### [Task directions]
Copy out the passage on U.S. military interventions from Kosovo to Georgia word for word, in full.

━━━ Provided passage ━━━

President Bill Clinton’s resort to force in Kosovo in 1999 was crucial in precipitating this situation. At that moment, the United States moved to thrust aside international law and the primacy of the UN Security Council. Clinton justified war as a matter of establishing a more humane international order, and every civilian death that resulted from it became “unintentional collateral damage,” morally justifiable because the end was noble. By substituting a quasi-legal, moral right of humanitarian intervention for the long-established principles of national sovereignty and respect for territorial integrity, U.S.-NATO aggression against Serbia prepared the ground for Bush’s unilateral military interventions.

Now, bogged down in illegal, unjust wars in Afghanistan and Iraq, the U.S. government suddenly appears to have rediscovered the usefulness of norms of international law it had denied in Kosovo. But it invoked the principle of state sovereignty selectively, attacking Russia for its intervention in Georgia while simultaneously sending its own armed forces and aircraft on cross-border raids into Pakistan.

Quest for Full Dominance

The search for causes of the Georgia conflict also brought to the fore the American quest for unchallengeable global military dominance, which requires the Pentagon to plant military bases at strategic places around the world and Congress to pass ever larger military budgets. In 2002 President George W. Bush adopted the Pentagon strategy, first formulated a decade earlier by Dick Cheney and Paul Wolfowitz, of making the United States the sole superpower, deterring foes and allies alike from even aspiring to regional dominance. When, in pursuit of this ultimate goal, the United States pushed NATO further eastward toward the borders of Russia while pouring money and armaments into Georgia and training the Georgian army, it paved the way to the August war.

━━━ Listed entries ━━━

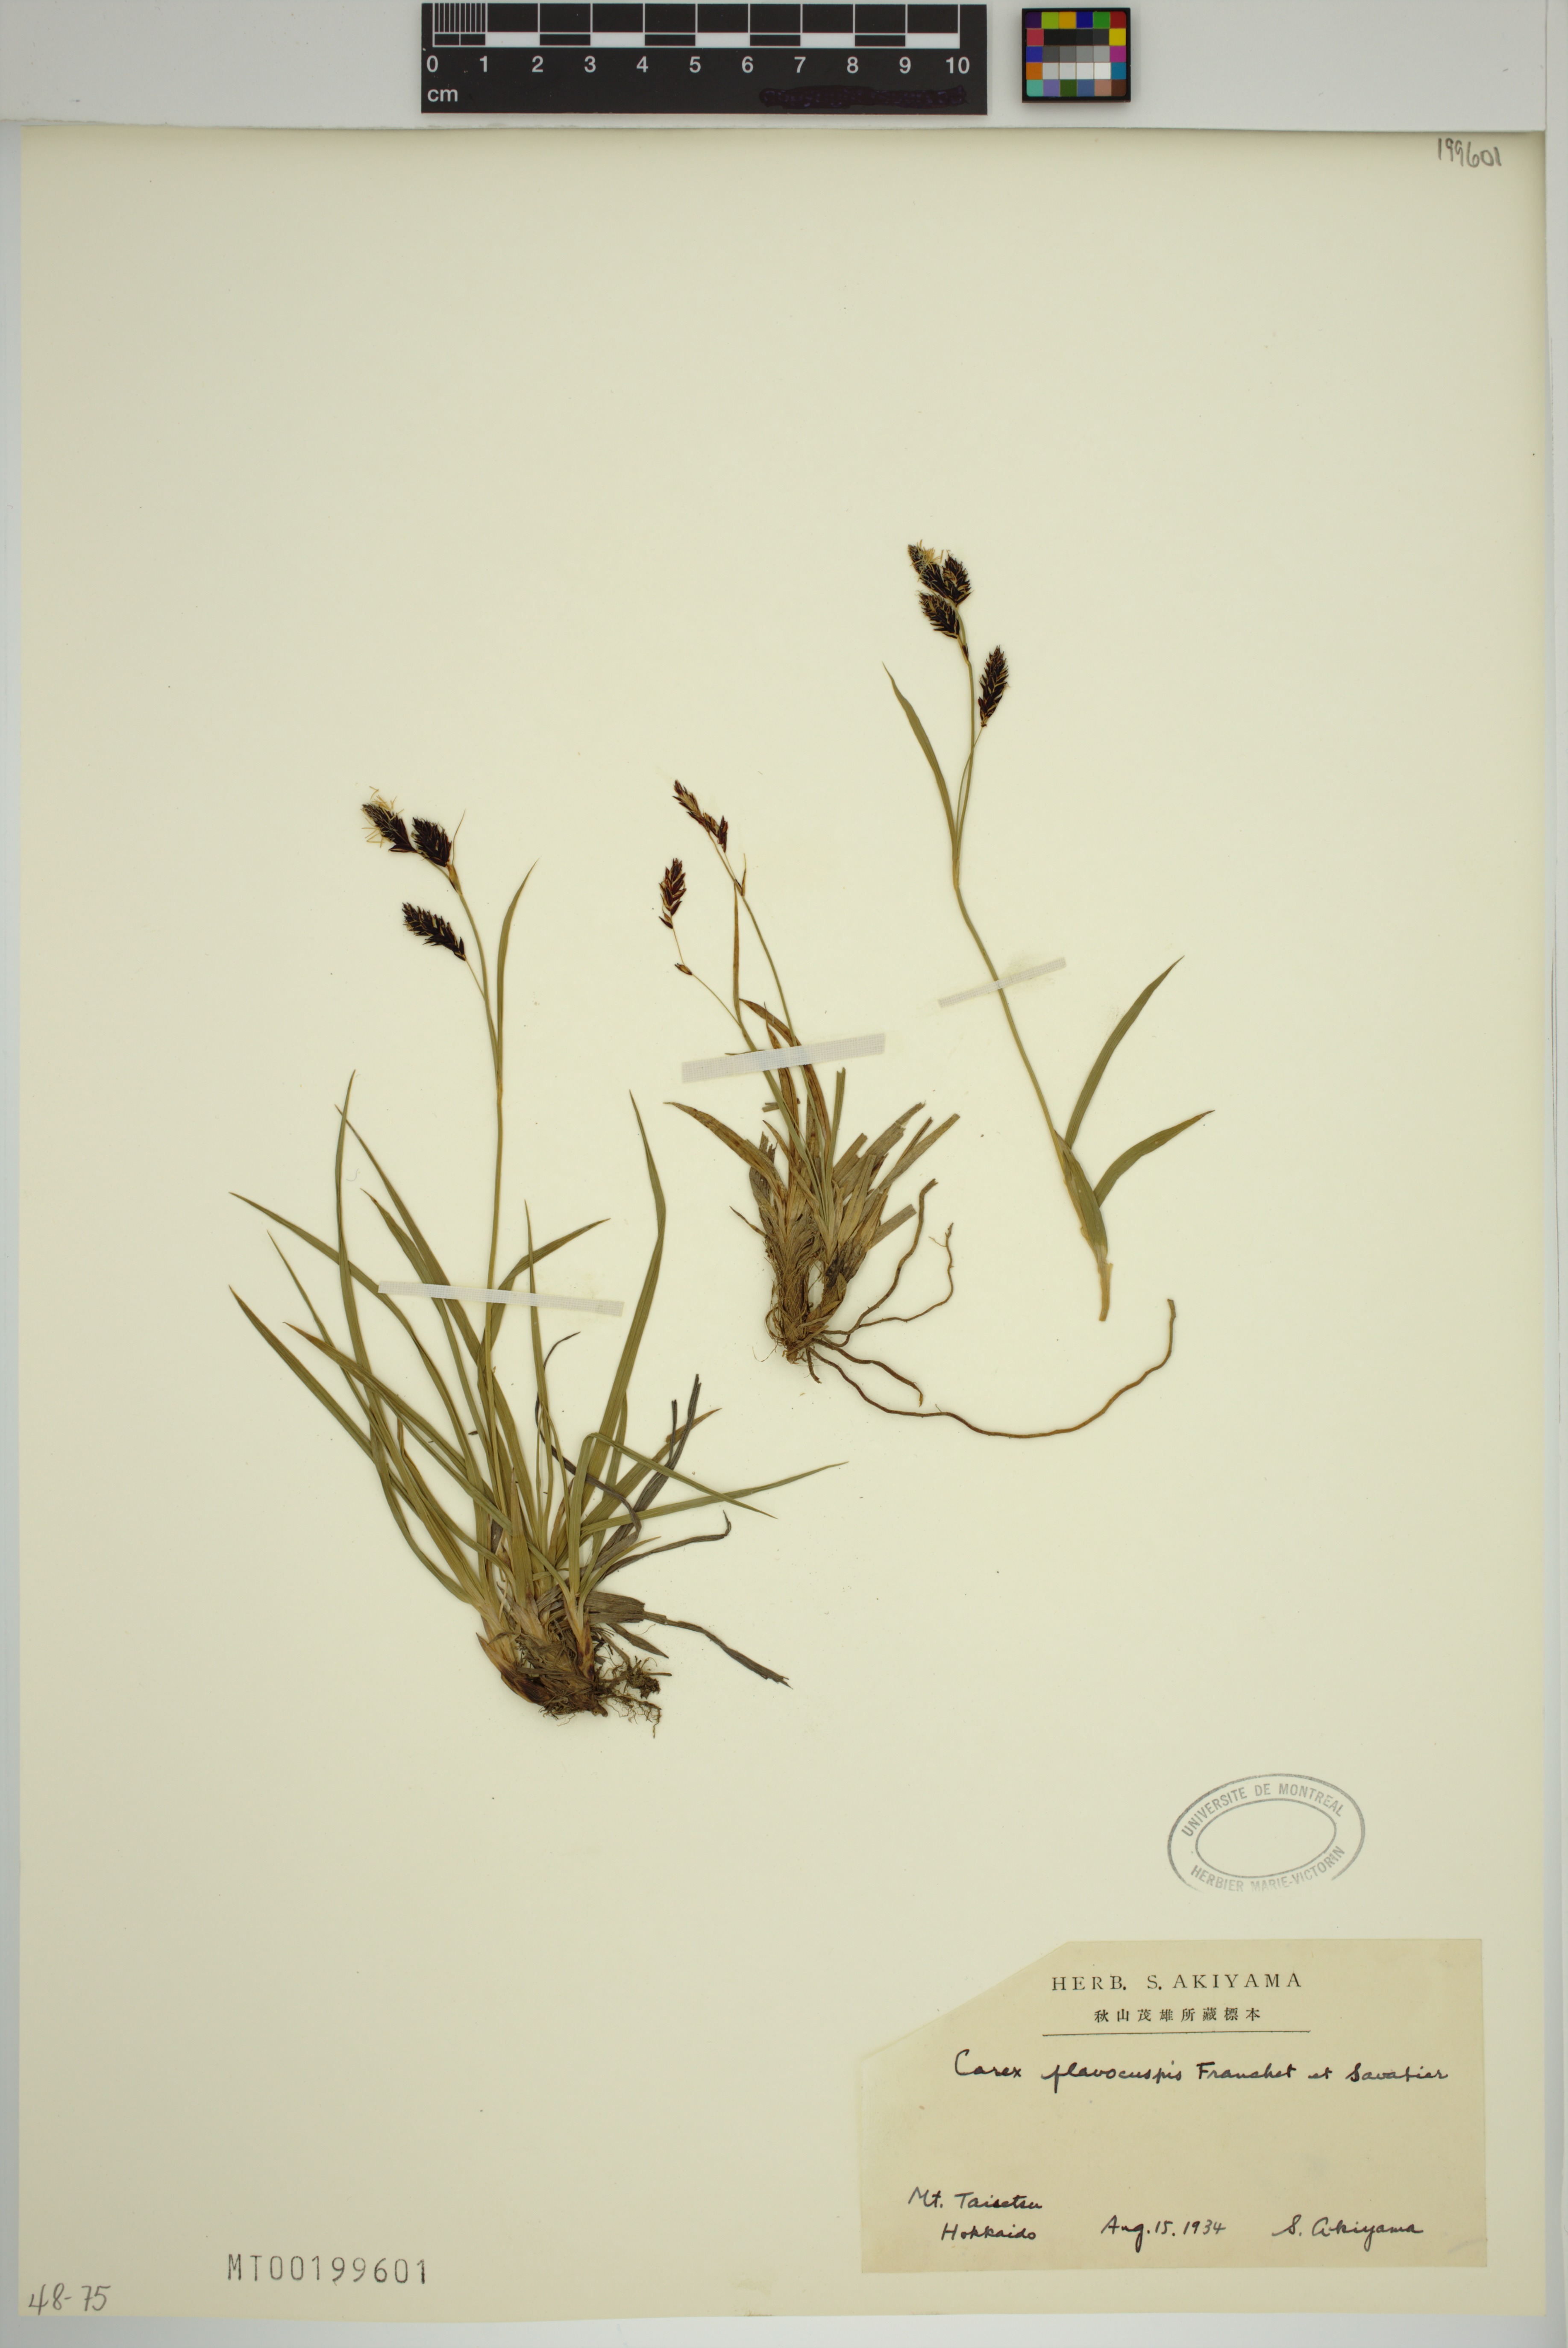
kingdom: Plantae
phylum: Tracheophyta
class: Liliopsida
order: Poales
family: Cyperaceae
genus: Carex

━━━
━━━ Listed entries ━━━

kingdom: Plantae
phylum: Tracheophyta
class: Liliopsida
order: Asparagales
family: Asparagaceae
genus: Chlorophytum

━━━

### [Exercise output]
President Bill Clinton’s resort to force in Kosovo in 1999 was crucial in precipitating this situation. At that moment, the United States moved to thrust aside international law and the primacy of the UN Security Council. Clinton justified war as a matter of establishing a more humane international order, and every civilian death that resulted from it became “unintentional collateral damage,” morally justifiable because the end was noble. By substituting a quasi-legal, moral right of humanitarian intervention for the long-established principles of national sovereignty and respect for territorial integrity, U.S.-NATO aggression against Serbia prepared the ground for Bush’s unilateral military interventions.

Now, bogged down in illegal, unjust wars in Afghanistan and Iraq, the U.S. government suddenly appears to have rediscovered the usefulness of norms of international law it had denied in Kosovo. But it invoked the principle of state sovereignty selectively, attacking Russia for its intervention in Georgia while simultaneously sending its own armed forces and aircraft on cross-border raids into Pakistan.

Quest for Full Dominance

The search for causes of the Georgia conflict also brought to the fore the American quest for unchallengeable global military dominance, which requires the Pentagon to plant military bases at strategic places around the world and Congress to pass ever larger military budgets. In 2002 President George W. Bush adopted the Pentagon strategy, first formulated a decade earlier by Dick Cheney and Paul Wolfowitz, of making the United States the sole superpower, deterring foes and allies alike from even aspiring to regional dominance. When, in pursuit of this ultimate goal, the United States pushed NATO further eastward toward the borders of Russia while pouring money and armaments into Georgia and training the Georgian army, it paved the way to the August war.